В отношении Василия Ермилова не хочется употреблять слово «дизайнер», дискредитированное имитациями творчества; сам он предпочитал именовать себя «конструктором». Кроме обыденного значения в такой самоаттестации крылась еще и потаенная коннотация: художник переставал быть изобразителем реальности и становился ее создателем. Жизнь рассматривалась как пластическая масса, требующая оформления. Авангардисты ощущали себя демиургами, творящими новую вселенную. Разумеется, этот упоительный экстаз не мог длиться долго: «власти трудящихся» требовались не безудержные мечтатели, а послушные исполнители.
Уже в 1929 году Василий Ермилов впервые столкнулся с идеологической машиной сталинского образца: он подвергся жесткой «проработке» за публикацию в харьковском журнале «Авангард» своего проекта «кровати для coitus'а».
Партийные начальники недвусмысленно дали понять: не художникам решать, каковы реальные потребности населения и какими способами они должны удовлетворяться. Это был хотя еще и не смертельный, но чувствительный удар по конструктивистским идеалам. Вскоре они оказались буквально развеяны по ветру. С середины 1930-х годов и вплоть до своей кончины в 1968-м Ермилов был лишен оперативного простора, перебиваясь редкими оформительскими заказами и преподаванием.
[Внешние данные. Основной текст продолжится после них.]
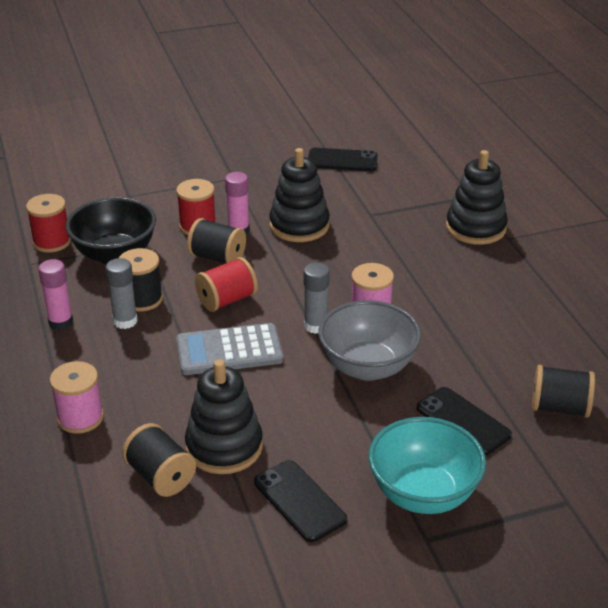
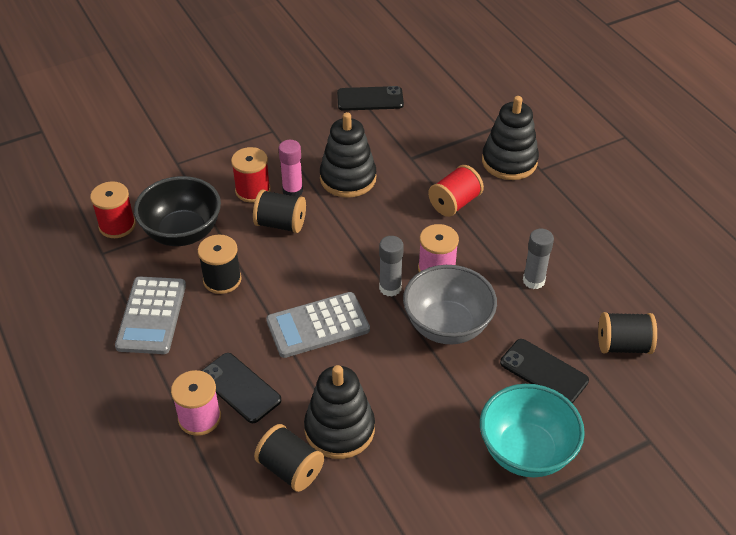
camera: 10 degrees left, 10 degrees up
pink glue stick [38,259,73,330] -> grey calculator [115,277,186,354]
grey glue stick [105,258,138,329] -> grey glue stick moved to [523,229,554,289]
red spool [195,257,258,312] -> red spool moved to [428,165,484,217]
black phone [254,460,347,542] -> black phone moved to [201,353,281,423]

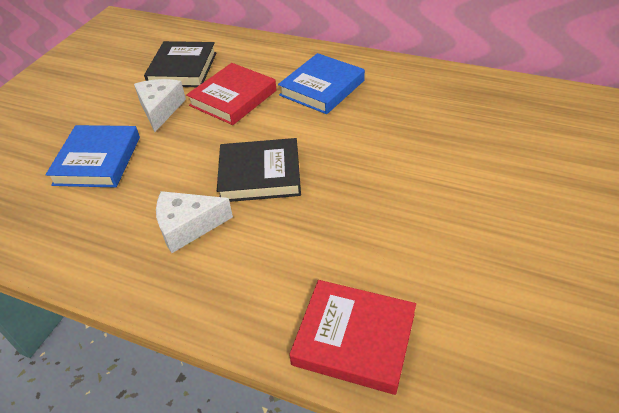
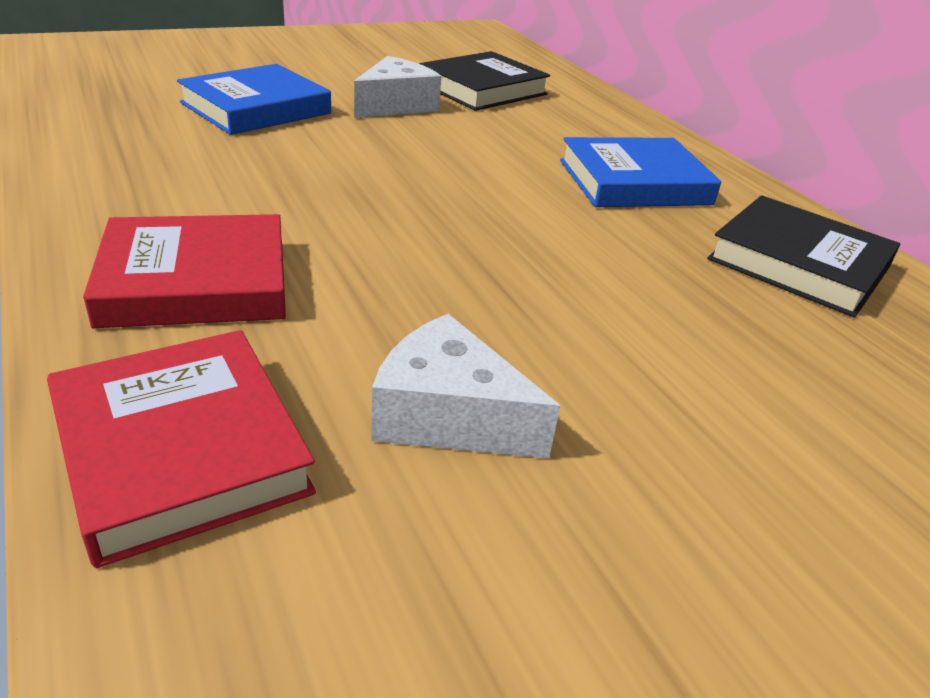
camera: 35 degrees right, 10 degrees down
white cheese [156,191,233,253] -> white cheese moved to [371,314,560,459]
red book [186,63,277,125] -> red book moved to [83,214,286,328]
black book [217,138,301,202] -> black book moved to [707,195,901,318]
Ни о каком конструировании будущего и речи быть не могло, разве что о мысленном.
Загубленная карьера гения — хороший повод для легенды.
Фигура Василия Ермилова действительно была окружена легендарным ореолом еще при его жизни. Он выглядел эдакой харьковской достопримечательностью для понимающих. Могло показаться, впрочем, что слава его базировалась исключительно на слухах и воспоминаниях, и что материальных следов былого творческого подъема почти не осталось. Тем более сам художник утверждал, что большая часть его произведений 1920–1930-х годов не сохранилась. Но вот дошло дело до ретроспективной выставки (она устроена Мультимедиа Арт Музеем совместно с галереей «Проун»), и выяснилось, что наследие Ермилова не так уж и малочисленно. Правда, от монументальных экспериментов остались лишь эскизы и фотографии. Исключение составили разве что деревянные макеты нескольких объектов: агитационно-рекламной установки-трибуны к 10-летию Октября, скульптурной композиции «Три русские революции», «Монумента ленинской эпохи». Едва ли не посланием от внеземных цивилизаций выглядят эскизы интерьерного дизайна, разработанного в середине 30-х для харьковского Дворца пионеров и октябрят. Весьма любопытны ранние работы в кубистической манере, раскрашенные деревянные рельефы, фотомонтажи для книжных обложек.
Довольно внушительно представлен и поздний период жизни, когда Ермилов, почувствовав возрождение интереса к своему искусству, вновь взялся «за старое».
Пускай это все осколки и фрагменты, собранные воедино из нескольких частных коллекций лишь на время выставки, все же масштаб личности автора обнаруживается здесь без труда. За макетами поэтических сборников Велимира Хлебникова вырисовывается дружеская связь «Председателя Земного Шара» и харьковского «конструктора». За эскизами росписи революционного агитпоезда просматривается безоглядная вера в новую жизнь. В коллажном диптихе под названием «На пляже» мнится интуитивное предчувствие грядущего поп-арта… Едва ли не каждый экспонат выставки вызывает те или иные ассоциации с мировой культурой. Видно, не зря все-таки Ермилова прозвали «украинским Пикассо». Хотя это сравнение может показаться надуманным: слишком уж велик разрыв между двумя этими мастерами в общепринятой иерархии. Но между их творческими потенциалами подобной пропасти нет. Важнейшее различие в том, что Пикассо свой потенциал смог реализовать на все сто, а Ермилов — даже не наполовину. Само собой, говорить о чьем-либо творчестве в сослагательном наклонении — дурной тон, однако увидеть в ермиловском наследии, при всей его разрозненности, определенный «замах на вечность» все-таки реально.